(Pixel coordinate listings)
┌──

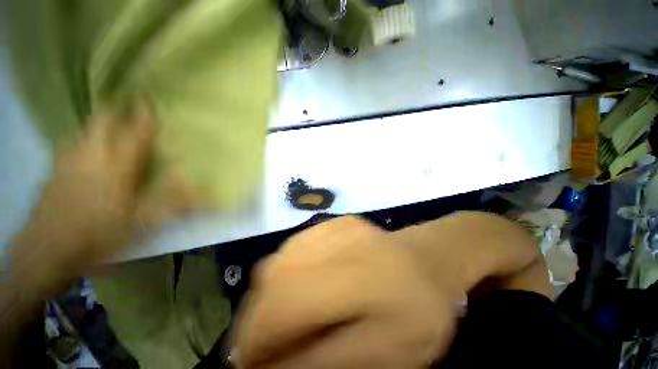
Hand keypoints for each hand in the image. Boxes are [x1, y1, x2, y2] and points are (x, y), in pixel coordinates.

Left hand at [10, 101, 189, 292]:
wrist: (48, 252)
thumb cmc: (99, 235)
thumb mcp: (142, 223)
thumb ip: (172, 201)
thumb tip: (200, 186)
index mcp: (117, 166)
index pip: (134, 132)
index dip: (142, 114)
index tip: (147, 96)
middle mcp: (91, 155)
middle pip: (102, 120)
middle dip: (116, 109)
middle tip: (127, 107)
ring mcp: (69, 160)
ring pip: (85, 129)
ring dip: (100, 124)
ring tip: (111, 127)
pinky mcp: (55, 170)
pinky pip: (72, 143)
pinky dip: (84, 139)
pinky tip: (88, 150)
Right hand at [234, 217, 466, 368]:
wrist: (428, 261)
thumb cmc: (418, 310)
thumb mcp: (386, 354)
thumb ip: (326, 361)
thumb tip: (272, 366)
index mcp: (360, 275)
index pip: (290, 303)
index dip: (258, 336)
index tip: (249, 362)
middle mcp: (343, 240)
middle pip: (277, 275)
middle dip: (257, 315)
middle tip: (259, 343)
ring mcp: (338, 225)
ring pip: (282, 257)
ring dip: (268, 292)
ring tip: (275, 318)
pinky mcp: (336, 222)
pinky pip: (296, 245)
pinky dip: (283, 270)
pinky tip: (294, 286)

└──

[WORK REQUEST]: This task calls for an exact reproduction of the lines that start at the one containing "pinky dip: (84, 139)" and continue to the end of the entries above.

[REPLY]:
pinky dip: (84, 139)
pinky tip: (88, 150)
Right hand at [234, 217, 466, 368]:
wrist: (428, 261)
thumb cmc: (418, 310)
thumb mcp: (386, 354)
thumb ip: (326, 361)
thumb tip: (272, 366)
index mcp: (360, 275)
index pip: (290, 303)
index dip: (258, 336)
index tip: (249, 362)
middle mcp: (343, 240)
middle pip: (277, 275)
middle dip: (257, 315)
middle tip: (259, 343)
ring mcp: (338, 225)
ring pip: (282, 257)
ring dip: (268, 292)
ring tip: (275, 318)
pinky mcp: (336, 222)
pinky pip: (296, 245)
pinky dip: (283, 270)
pinky tip: (294, 286)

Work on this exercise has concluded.